Severe hepatic disorder such as fulminant hepatitis: Since severe hepatic disorders such as fulminant hepatitis (including reactivation of hepatitis B virus) (incidence unknown) may occur, patient's condition should be monitored closely by periodic hepatic function tests. If any abnormal findings are observed, appropriate measures should be taken, such as discontinuing administration of TS-ONE. (See Warnings.)
Dehydration: Since severe diarrhea may occur, and may lead to dehydration (incidence unknown), the patient's condition should be monitored closely. If any such symptoms are observed, TS-ONE administration should be discontinued, and appropriate measures should be taken, such as fluid replacement.
Severe enteritis (0.5%): Since hemorrhagic enterocolitis, ischaemic enterocolitis and necrotising enterocolitis may occur, the patient's condition should be monitored closely. If severe symptoms such as abdominal pain and diarrhea occur, TS-ONE administration should be discontinued, and appropriate measures should be taken.
Interstitial pneumonia: Since interstitial pneumonia (0.3%) (early symptoms: cough, shortness of breath, dyspnea and fever) may occur, the patient's condition should be monitored closely. If any abnormal findings are observed, TS-ONE administration should be discontinued, and appropriate measures should be taken, such as chest X-ray examination and treatment with corticosteroids.

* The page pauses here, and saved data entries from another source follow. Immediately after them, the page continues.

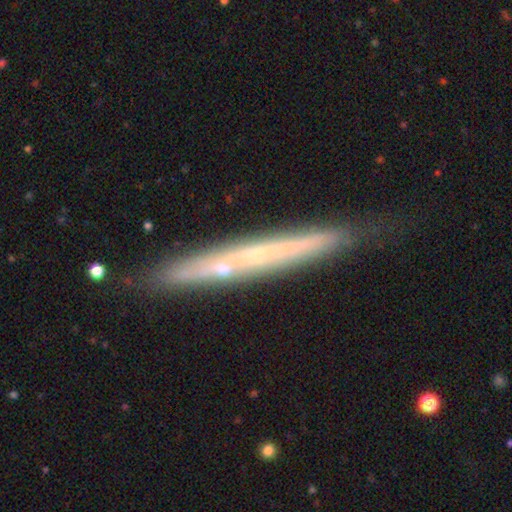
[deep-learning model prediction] A featured or disk galaxy (68%) viewed edge-on (91%) with no central bulge (72%).

Vote fractions:
- Smooth or featured? featured or disk: 68% / smooth: 24% / star or artifact: 7%
- Edge-on disk? yes: 91% / no: 9%
- Edge-on bulge? none: 72% / rounded: 24% / boxy: 4%
- Merging? none: 80% / minor disturbance: 15% / merger: 3% / major disturbance: 3%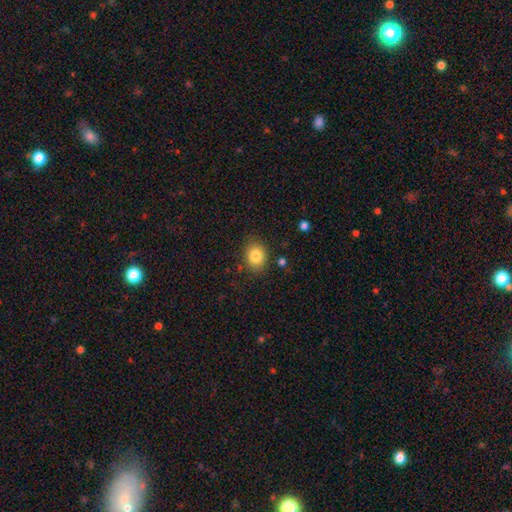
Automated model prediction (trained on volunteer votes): Overall: smooth (83%). How rounded: round (54%; in between 46%). Merging: none (83%).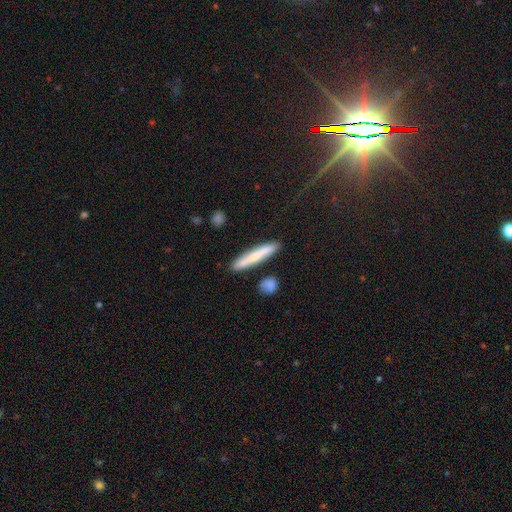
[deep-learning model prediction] Smooth or featured: smooth — 69% (featured or disk — 24%)
How rounded: cigar-shaped — 94% (in between — 4%)
Merging: none — 86% (minor disturbance — 9%)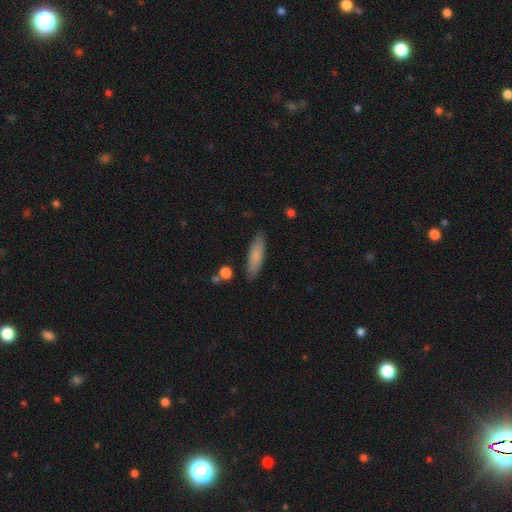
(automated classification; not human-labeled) smooth 77%, featured or disk 16%, star or artifact 6%. Down the decision tree: how rounded — cigar-shaped (62%); merging — none (85%).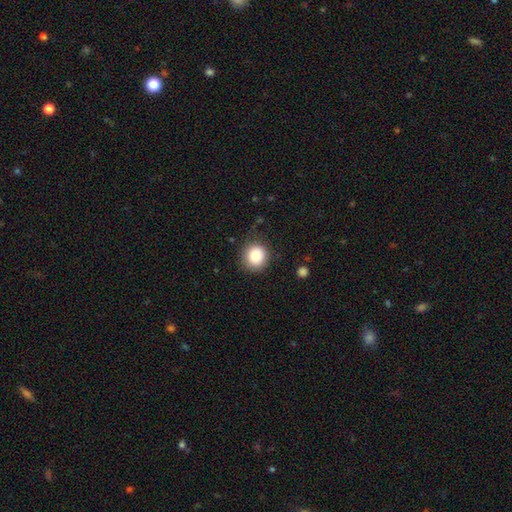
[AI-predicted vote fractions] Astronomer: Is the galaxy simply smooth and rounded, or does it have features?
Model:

Myocardial infarction, angina pectoris, arrhythmia, cardiac failure: Since myocardial infarction, angina pectoris, arrhythmia (including ventricular tachycardia) and cardiac failure (the incidences of these adverse reactions are unknown) may occur, the patient's condition should be monitored closely. If chest pain, syncope, palpitation, abnormal ECG or breathlessness are observed, TS-ONE administration should be discontinued, and appropriate measures should be taken.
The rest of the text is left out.